FOR THE REFORM OF ENGLISH SPELLING.

Many Representative Men Associated
With the New Movement to
Simplify Orthography.

Andrew Carnegie's latest activity is to champion a movement for the reform of English spelling. He has promised to finance a campaign by the Simplified Spelling Board. The greater part of the actual campaign work will be done by the following executive committee of the board: Professor Brander Matthews, chairman; Dr. Charles P.G. Scott, secretary; Dr. William Hayes Ward, Henry Holt, Dr. I.K. Funk, and Colonel H.B. Sprague. With Mr. Carnegie's backing, far-reaching results are likely to be gained.

Movements for reformed spelling are no new thing, but this is the first one that has been adequately financed.

Word comes from England that the poet Swinburne denounces the Carnegie plan as "a monstrous, barbarous absurdity." But the American press, on the whole, seems favorable. For example, the New York Times says:

The number of people who are vehemently in love with the difficulties, absurdities, inconsistencies—and crystallized ignorances—of our present spelling is very small, and neither their denunciation nor their ridicule will weigh at all heavily upon the great majority, who look upon spelling as a means to an end, and to an end quite different from the preservation of etymological history in the most clumsy, expensive, and deceptive of forms.

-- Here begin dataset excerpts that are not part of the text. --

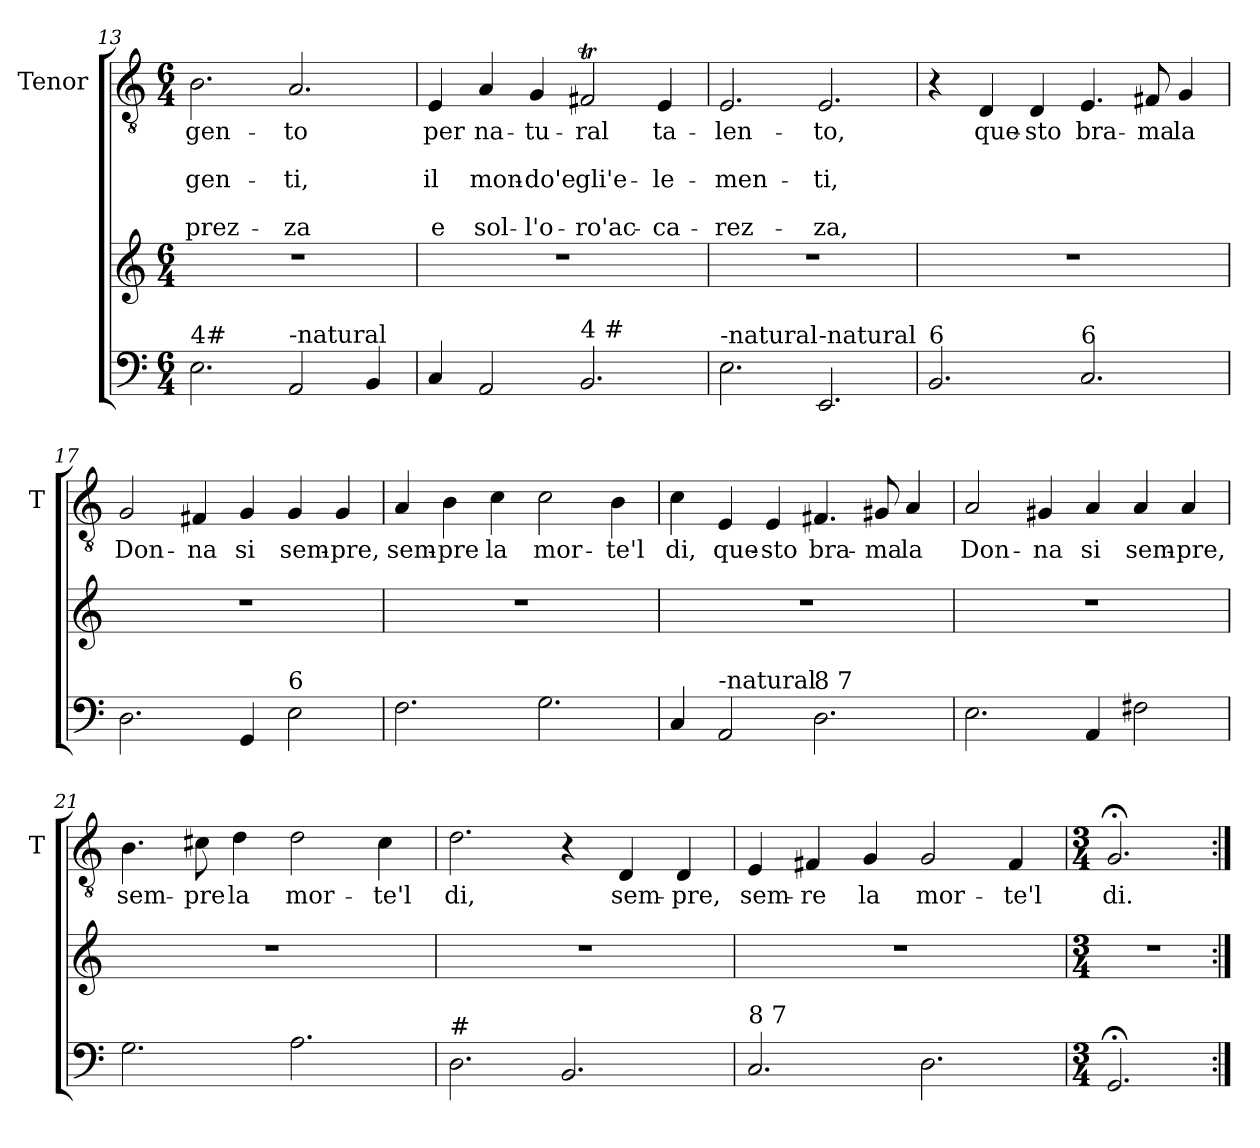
**kern	**kern	**kern	**text	**text	**text	**text	**text
*part2	*part2	*part1	*part1	*part1	*part1	*part1	*part1
*staff3	*staff2	*staff1	*staff1	*staff1	*staff1	*staff1	*staff1
*	*	*I"Tenor	*	*	*	*	*
*	*	*I'T	*	*	*	*	*
!!LO:PB:g=z
*clefF4	*clefG2	*clefGv2	*	*	*	*	*
*k[]	*k[]	*k[]	*	*	*	*	*
*C:	*C:	*C:	*	*	*	*	*
*M6/4	*M6/4	*M6/4	*	*	*	*	*
=13	=13	=13	=13	=13	=13	=13	=13
!LO:TX:a:t=4#	!	!	!	!	!	!	!
!	!	!	!LO:LY:b	!	!LO:LY:b	!	!LO:LY:b
2.E\	1.r	2.B\	-gen-	.	gen-	.	-prez-
!LO:TX:a:t=-natural	!	!	!	!	!	!	!
!	!	!	!LO:LY:b	!	!LO:LY:b	!	!LO:LY:b
2AA/	.	2.A/	-to	.	-ti,	.	-za
4BB/	.	.	.	.	.	.	.
=14	=14	=14	=14	=14	=14	=14	=14
!	!	!	!LO:LY:b	!	!LO:LY:b	!	!LO:LY:b
4C/	1.r	4E/	per	.	il	.	e
!	!	!	!LO:LY:b	!	!LO:LY:b	!	!LO:LY:b
2AA/	.	4A/	na-	.	mon-	.	sol-
!	!	!	!LO:LY:b	!	!LO:LY:b	!	!LO:LY:b
.	.	4G/	-tu-	.	-do'e	.	-l'o-
!LO:TX:a:t=4    #	!	!	!	!	!	!	!
!	!	!	!LO:LY:b	!	!LO:LY:b	!	!LO:LY:b
2.BB/	.	2F#Xt/	-ral	.	gli'e-	.	-ro'ac-
!	!	!	!LO:LY:b	!	!LO:LY:b	!	!LO:LY:b
.	.	4E/	ta-	.	-le-	.	-ca-
=15	=15	=15	=15	=15	=15	=15	=15
!LO:TX:a:t=-natural	!	!	!	!	!	!	!
!	!	!	!LO:LY:b	!	!LO:LY:b	!	!LO:LY:b
2.E\	1.r	2.E/	-len-	.	-men-	.	-rez-
!LO:TX:a:t=-natural	!	!	!	!	!	!	!
!	!	!	!LO:LY:b	!	!LO:LY:b	!	!LO:LY:b
2.EE/	.	2.E/	-to,	.	-ti,	.	-za,
=16	=16	=16	=16	=16	=16	=16	=16
!LO:TX:a:t=6	!	!	!	!	!	!	!
2.BB/	1.r	4r	.	.	.	.	.
!	!	!	!LO:LY:b	!	!	!	!
.	.	4D/	que-	.	.	.	.
!	!	!	!LO:LY:b	!	!	!	!
.	.	4D/	-sto	.	.	.	.
!LO:TX:a:t=6	!	!	!	!	!	!	!
!	!	!	!LO:LY:b	!	!	!	!
2.C/	.	4.E/	bra-	.	.	.	.
!	!	!	!LO:LY:b	!	!	!	!
.	.	8F#X/	-ma	.	.	.	.
!	!	!	!LO:LY:b	!	!	!	!
.	.	4G/	la	.	.	.	.
!!LO:LB:g=z
=17	=17	=17	=17	=17	=17	=17	=17
!	!	!	!LO:LY:b	!	!	!	!
2.D\	1.r	2G/	Don-	.	.	.	.
!	!	!	!LO:LY:b	!	!	!	!
.	.	4F#X/	-na	.	.	.	.
!	!	!	!LO:LY:b	!	!	!	!
4GG/	.	4G/	si	.	.	.	.
!LO:TX:a:t=6	!	!	!	!	!	!	!
!	!	!	!LO:LY:b	!	!	!	!
2E\	.	4G/	sem-	.	.	.	.
!	!	!	!LO:LY:b	!	!	!	!
.	.	4G/	-pre,	.	.	.	.
=18	=18	=18	=18	=18	=18	=18	=18
!	!	!	!LO:LY:b	!	!	!	!
2.F\	1.r	4A/	sem-	.	.	.	.
!	!	!	!LO:LY:b	!	!	!	!
.	.	4B\	-pre	.	.	.	.
!	!	!	!LO:LY:b	!	!	!	!
.	.	4c\	la	.	.	.	.
!	!	!	!LO:LY:b	!	!	!	!
2.G\	.	2c\	mor-	.	.	.	.
!	!	!	!LO:LY:b	!	!	!	!
.	.	4B\	-te'l	.	.	.	.
=19	=19	=19	=19	=19	=19	=19	=19
!	!	!	!LO:LY:b	!	!	!	!
4C/	1.r	4c\	di,	.	.	.	.
!LO:TX:a:t=-natural	!	!	!	!	!	!	!
!	!	!	!LO:LY:b	!	!	!	!
2AA/	.	4E/	que-	.	.	.	.
!	!	!	!LO:LY:b	!	!	!	!
.	.	4E/	-sto	.	.	.	.
!LO:TX:a:t=8 7	!	!	!	!	!	!	!
!	!	!	!LO:LY:b	!	!	!	!
2.D\	.	4.F#X/	bra-	.	.	.	.
!	!	!	!LO:LY:b	!	!	!	!
.	.	8G#X/	-ma	.	.	.	.
!	!	!	!LO:LY:b	!	!	!	!
.	.	4A/	la	.	.	.	.
=20	=20	=20	=20	=20	=20	=20	=20
!	!	!	!LO:LY:b	!	!	!	!
2.E\	1.r	2A/	Don-	.	.	.	.
!	!	!	!LO:LY:b	!	!	!	!
.	.	4G#X/	-na	.	.	.	.
!	!	!	!LO:LY:b	!	!	!	!
4AA/	.	4A/	si	.	.	.	.
!	!	!	!LO:LY:b	!	!	!	!
2F#X\	.	4A/	sem-	.	.	.	.
!	!	!	!LO:LY:b	!	!	!	!
.	.	4A/	-pre,	.	.	.	.
!!LO:LB:g=z
=21	=21	=21	=21	=21	=21	=21	=21
!	!	!	!LO:LY:b	!	!	!	!
2.G\	1.r	4.B\	sem-	.	.	.	.
!	!	!	!LO:LY:b	!	!	!	!
.	.	8c#X\	-pre	.	.	.	.
!	!	!	!LO:LY:b	!	!	!	!
.	.	4d\	la	.	.	.	.
!	!	!	!LO:LY:b	!	!	!	!
2.A\	.	2d\	mor-	.	.	.	.
!	!	!	!LO:LY:b	!	!	!	!
.	.	4c#\	-te'l	.	.	.	.
=22	=22	=22	=22	=22	=22	=22	=22
!LO:TX:a:t=#	!	!	!	!	!	!	!
!	!	!	!LO:LY:b	!	!	!	!
2.D\	1.r	2.d\	di,	.	.	.	.
2.BB/	.	4r	.	.	.	.	.
!	!	!	!LO:LY:b	!	!	!	!
.	.	4D/	sem-	.	.	.	.
!	!	!	!LO:LY:b	!	!	!	!
.	.	4D/	-pre,	.	.	.	.
=23	=23	=23	=23	=23	=23	=23	=23
!LO:TX:a:t=8 7	!	!	!	!	!	!	!
!	!	!	!LO:LY:b	!	!	!	!
2.C/	1.r	4E/	sem-	.	.	.	.
!	!	!	!LO:LY:b	!	!	!	!
.	.	4F#X/	-re	.	.	.	.
!	!	!	!LO:LY:b	!	!	!	!
.	.	4G/	la	.	.	.	.
!	!	!	!LO:LY:b	!	!	!	!
2.D\	.	2G/	mor-	.	.	.	.
!	!	!	!LO:LY:b	!	!	!	!
.	.	4F#/	-te'l	.	.	.	.
=24	=24	=24	=24	=24	=24	=24	=24
*M3/4	*M3/4	*M3/4	*	*	*	*	*
!	!	!	!LO:LY:b	!	!	!	!
2.GG;</	2.r	2.G;</	di.	.	.	.	.
=:|!	=:|!	=:|!	=:|!	=:|!	=:|!	=:|!	=:|!
*-	*-	*-	*-	*-	*-	*-	*-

One might imagine, from the way in which the enemies of this reform run on, that any changes made now would be the first to which English spelling had ever been subjected—would be the establishment of an evil precedent instead of merely a slight hastening, in the interest of convenience and economy, of a process that has been going on steadily ever since the day when English became a written language.

One of our correspondents said yesterday that, in his opinion, "before we try to monkey further with so good an instrument as the English language we ought to try to use it properly."

Well, not necessarily. With a little, or even with a lot, of "monkeying" an amount of time almost incalculably large, now devoted to the learning of such utterly useless and imbecile things as the arrangement of the vowels in "siege" and "seize," could be used on the task which our correspondent wisely intimated is so important.

The personality of the Simplified Spelling Board is guarantee that the demand for an improved orthography is not an outgrowth of ignorance or irreverence. These men have more than a little affection for the history of words, and they are not at all likely to do anything that will hide or distort it. They will, however, put and keep that history in its proper place.